Neckdive is the biggest bane of cheap Thunderbird replicas. It can cause huge problems to one’s left arm, neck and back. Why the neck dive occurs is usually a sum of many parts but the main reason is the location of the strap button. Usually on basses the upper horn helps to place the strap button and also the player closer to the headstock. Reverse Thunderbirds are famous for not having that particular horn. Well, anyway, here’s one way to help get rid of the neckdive problem. At least how I did it.
First I removed the strap button from it’s original position. I’ve never really understood why they keep putting the strap button in that position. It’s absolutely retarded. Either Epiphone/Gibson have no product development or/and Gibson counts on a questionable strategy that all these little flaws on Epiphones make us invest 1500 € for a REAL Gibson. Well, not me.
After that I unswcrewed the lower screw of the neckplate. The one on the neck’s side. Some people or actually the majority prefer to just drill a hole in the middle of the neckplate and set the strap button there but I chose this way since my drill couldn’t get through the damn plate. If you choose to make a new whole you should drill it as close to the neck as you can.
Next I attempted to get the neckplate screw through the strap button hole. And who would’ve guessed: I ran into a problem. The hole in the strap button was way too tight for the screw to get through. So again, I was forced to use violence. I took the drill again and made the damn hole a little bigger. Took some time and got the table covered in some cool strap button glitter but it worked. I got the screw through it.

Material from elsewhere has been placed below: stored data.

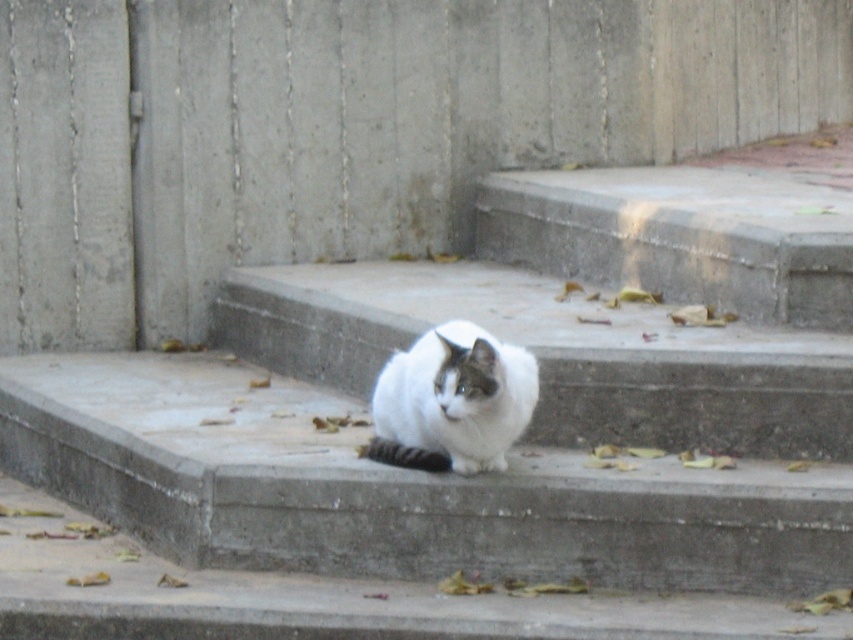
You are a delivery robot that needs to deliver a package to the front door. You are currently positioned at the bottom of the concrete stairs at center. The white fluffy cat at center is blocking your path. Can you safely navigate around the cat to reach the front door without disturbing it?

The concrete stairs at center is 19.40 inches away from the white fluffy cat at center. Since the distance between them is sufficient, you can safely navigate around the cat by moving either to the left or right side of the white fluffy cat at center to reach the front door without disturbing it.

You are standing at the base of the concrete stairs at center and want to take a photo of them with your camera. The camera requires you to be at least 4 meters away to capture the entire staircase in one frame. Can you do it?

The concrete stairs at center and camera are 4.39 meters apart, so yes, you can capture the entire staircase in one frame since the distance is sufficient.

You are a photographer trying to capture the white fluffy cat at center sitting on the concrete stairs at center. If you want to ensure the cat fits entirely in your photo without cropping, which object should you focus on to frame the shot properly?

The concrete stairs at center is taller than the white fluffy cat at center, so you should focus on framing the shot around the concrete stairs at center to ensure the cat fits entirely without cropping.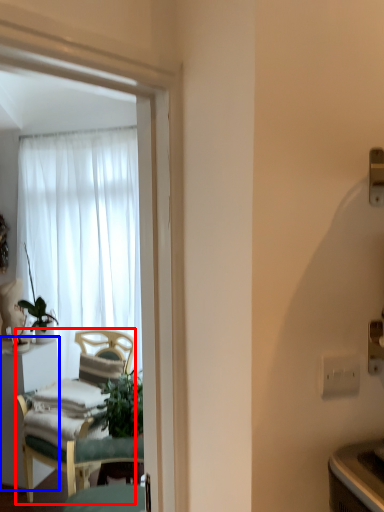
Question: Which of the following is the closest to the observer, chair (highlighted by a red box) or desk (highlighted by a blue box)?

Choices:
 (A) chair
 (B) desk

Answer: (A)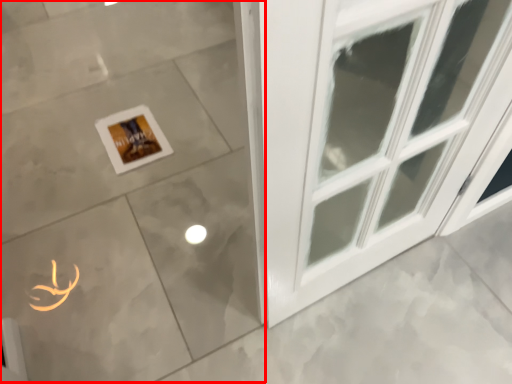
Question: In this image, where is ceramic tile (annotated by the red box) located relative to picture frame?

Choices:
 (A) right
 (B) left

Answer: (A)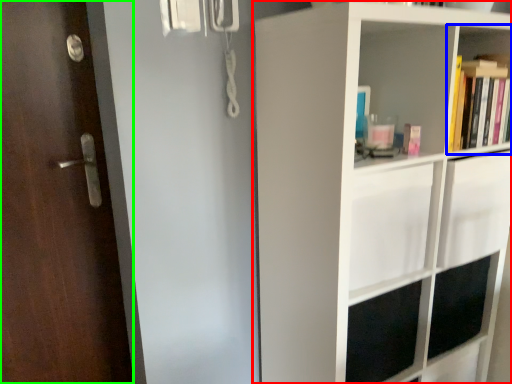
Question: Which object is positioned farthest from shelf (highlighted by a red box)? Select from shelf (highlighted by a blue box) and door (highlighted by a green box).

Choices:
 (A) shelf
 (B) door

Answer: (B)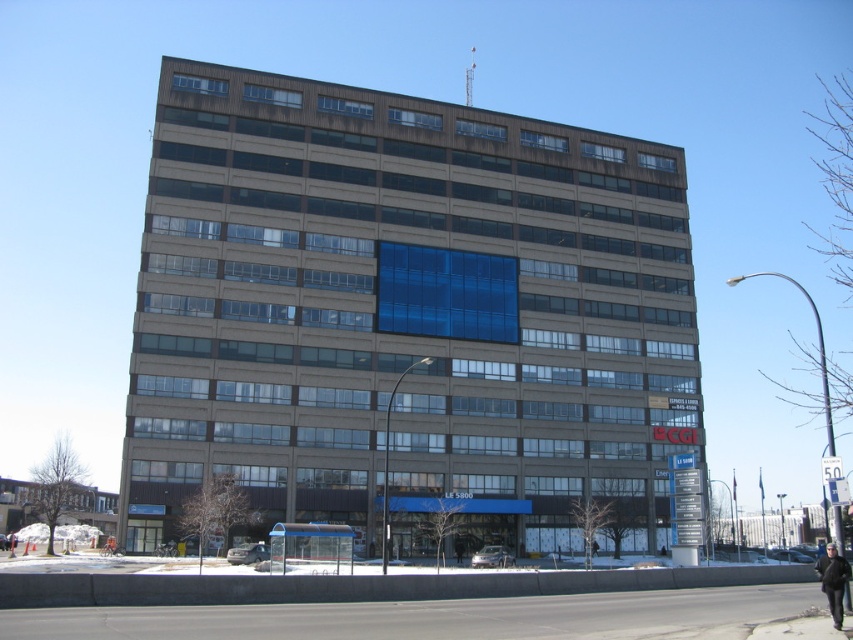
Does black leather jacket at lower right have a smaller size compared to black leather jacket at lower left?

Actually, black leather jacket at lower right might be larger than black leather jacket at lower left.

Does black leather jacket at lower right appear under black leather jacket at lower left?

No.

Describe the element at coordinates (833, 580) in the screenshot. The image size is (853, 640). I see `black leather jacket at lower right` at that location.

Where is `black leather jacket at lower right`? black leather jacket at lower right is located at coordinates (833, 580).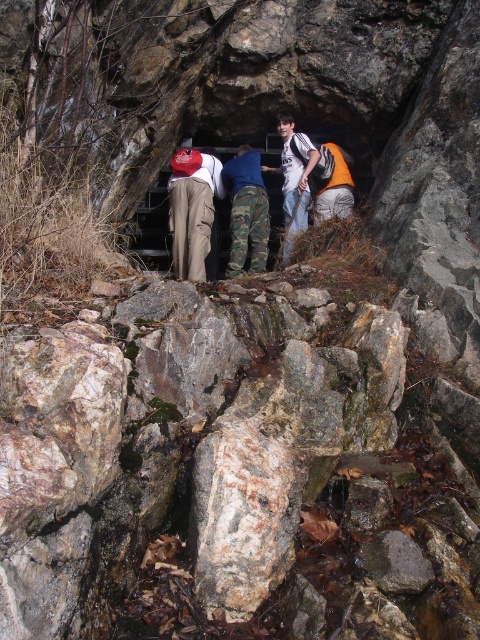
You are a photographer trying to capture the group entering the cave. You want to ensure that the person wearing the matte khaki pants at center is perfectly centered in your shot. Where should you position the camera relative to the group?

After that I just screwed the strap button into it’s new position and voila. The neck should now be in a better angle now and the headstock should be slightly closer to the player. If you want more ways to negate the neck dive you might want to consider moving the back strap button a little higher, get a high mass bridge, buy a wide leather strap and replace the tuners with lighter ones. At least Schaller sells those extra light tuners.